Updated May 28, 2019 - 1:50 pm

Las Vegas home prices continued to tap the brakes in March but still grew more than twice as fast as the national average, a new report shows.

Southern Nevada prices were up 8.2 percent year-over-year in March, compared to a 3.7 percent gain nationally, according to the S&P CoreLogic Case-Shiller index released Tuesday by S&P Dow Jones Indices.

Las Vegas’ prices rose fastest among the 20 markets in the report for the 10th consecutive month, though the growth rate has slowed locally and nationally.

Last August, for instance, Southern Nevada home prices were up 13.9 percent from a year earlier, S&P Dow Jones previously reported.

The downshift is one sign of Las Vegas’ housing pullback. Sales totals are tumbling as well, and the once-shrunken inventory of available listings has shot back up, all of which followed a stretch of fast-rising prices and rising mortgage rates that, collectively, sparked affordability concerns.

Realty One Group agent Jillian Batchelor said Las Vegas is still a “strong seller’s market,” but homes aren’t trading hands as fast as they used to, and sellers are cutting their prices.

She estimated that probably 30 percent of her clients have slashed their asking price in the past five to six months, up from maybe 10 percent of her clients a year ago.

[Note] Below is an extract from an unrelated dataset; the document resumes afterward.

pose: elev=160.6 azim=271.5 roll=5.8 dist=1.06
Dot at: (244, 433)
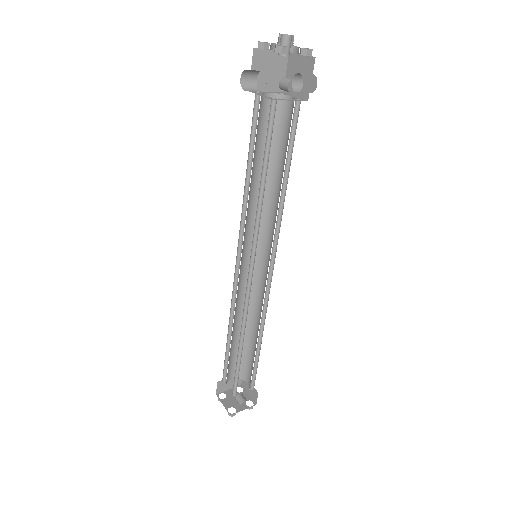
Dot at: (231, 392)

The biggest difference between now and then, Batchelor said, is that Las Vegas’ inventory of available houses has nearly doubled, while demand “has stayed similar.”

A total of 7,435 single-family homes were on the market without offers at the end of April, up almost 95 percent from a year earlier, according to the Greater Las Vegas Association of Realtors.

“You can’t double inventory and keep your demand the same and expect the same level” of price growth, Batchelor said.

Nationally, house hunters “have hit a breaking point in what they’re willing to pay,” and sellers are slashing prices “more often than before,” Matthew Speakman, economic analyst with listing site Zillow, said in a statement Tuesday.

David Blitzer, managing director and chairman of the index committee at S&P Dow Jones, said in a statement that given the overall economic picture, “housing should be doing better.”

Mortgage rates have tumbled, and Blitzer said unemployment is near a 50-year low.

“The difficulty facing housing,” he added, “may be too-high price increases.”

Locally, the median sales price of previously owned single-family homes — the bulk of the market — was $300,000 in April, up 3.8 percent from a year earlier, according to the GLVAR.

It was the smallest year-over-year price jump in seven years, the association reported — and down from a 16 percent climb in April of 2018.

Despite the slower growth rate, resale prices are still climbing in Las Vegas, but they haven’t reached their pre-recession peak yet.

Las Vegas’ median house price topped out at $315,000 in June 2006, during the real estate bubble, according to the GLVAR. Adjusted for inflation, however, that peak price was $396,735 in today’s dollars, nearly $97,000 above the current median.